** Opening INFORMATION block **

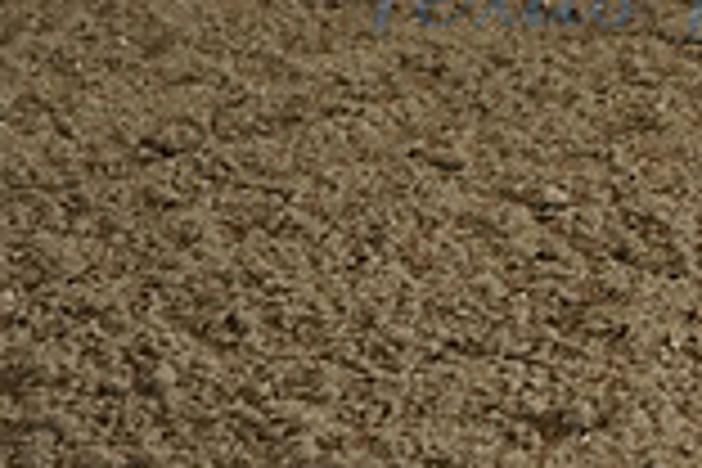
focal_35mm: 743
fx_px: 14487
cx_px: 1184
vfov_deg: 1.8
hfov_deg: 2.8
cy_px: -254
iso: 5000
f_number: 3.5
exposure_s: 1/1000
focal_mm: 200
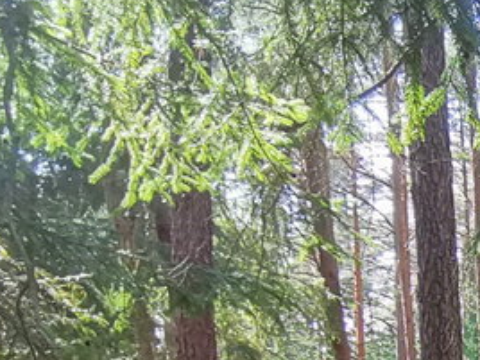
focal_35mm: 57
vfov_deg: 22.1
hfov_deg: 26.1
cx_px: 697
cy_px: 508
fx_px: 790
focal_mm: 1.78
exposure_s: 1/100
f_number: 2.4
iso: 100
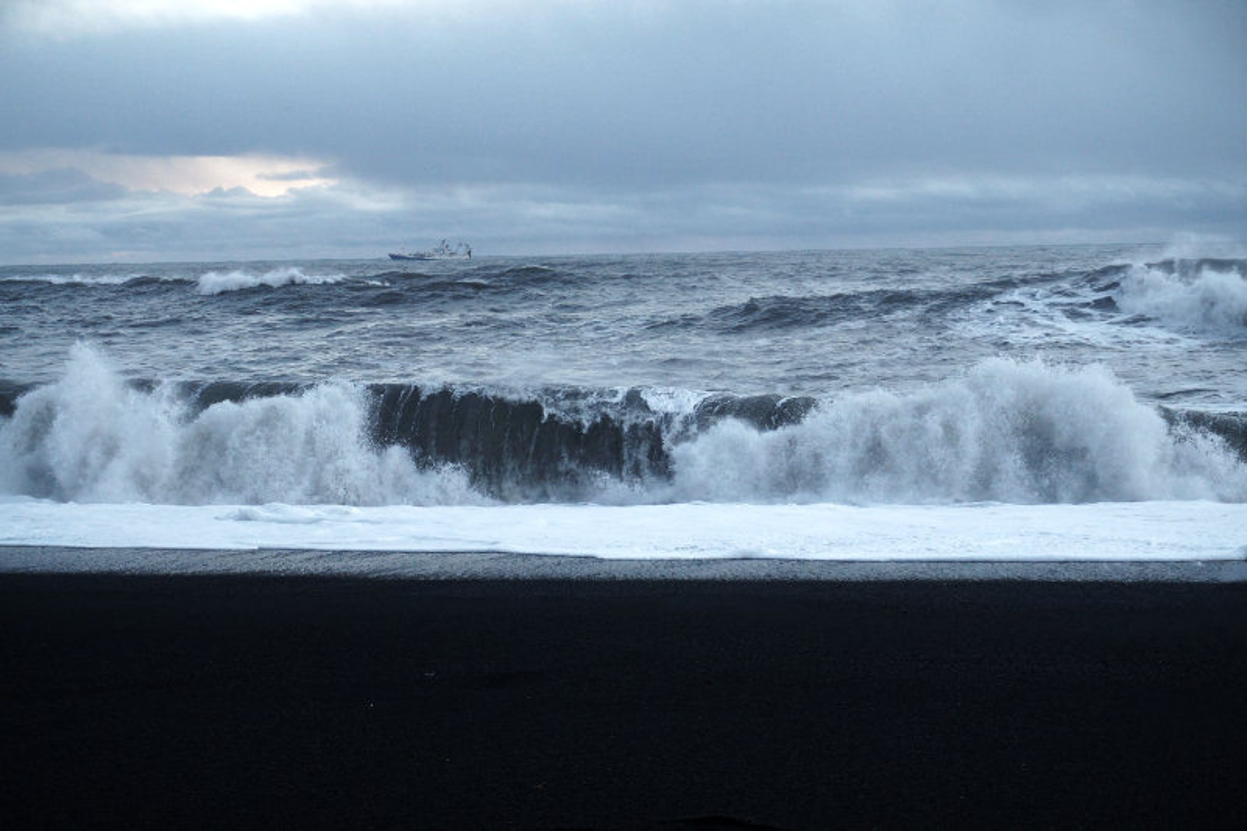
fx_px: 2597
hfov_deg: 27.0
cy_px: 416
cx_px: 624
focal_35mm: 75
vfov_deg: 18.2
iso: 500
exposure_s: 1/160
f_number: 5.6
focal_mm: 50
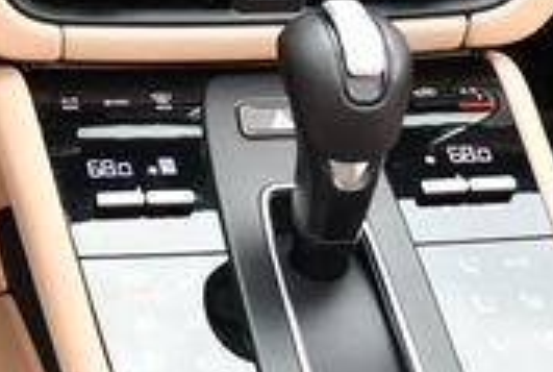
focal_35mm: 130
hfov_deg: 15.1
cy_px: -231
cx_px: -141
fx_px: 2002
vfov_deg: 10.2
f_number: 3.5
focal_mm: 18
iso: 500
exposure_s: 1/250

** Closing INFORMATION block **

ABOUT THIS EXERCISE.
A faithful, word-for-word copy of the data is needed; the pictures should not appear in it.

SOLUTION TO THIS EXERCISE.
focal_35mm: 743
fx_px: 14487
cx_px: 1184
vfov_deg: 1.8
hfov_deg: 2.8
cy_px: -254
iso: 5000
f_number: 3.5
exposure_s: 1/1000
focal_mm: 200
focal_35mm: 57
vfov_deg: 22.1
hfov_deg: 26.1
cx_px: 697
cy_px: 508
fx_px: 790
focal_mm: 1.78
exposure_s: 1/100
f_number: 2.4
iso: 100
fx_px: 2597
hfov_deg: 27.0
cy_px: 416
cx_px: 624
focal_35mm: 75
vfov_deg: 18.2
iso: 500
exposure_s: 1/160
f_number: 5.6
focal_mm: 50
focal_35mm: 130
hfov_deg: 15.1
cy_px: -231
cx_px: -141
fx_px: 2002
vfov_deg: 10.2
f_number: 3.5
focal_mm: 18
iso: 500
exposure_s: 1/250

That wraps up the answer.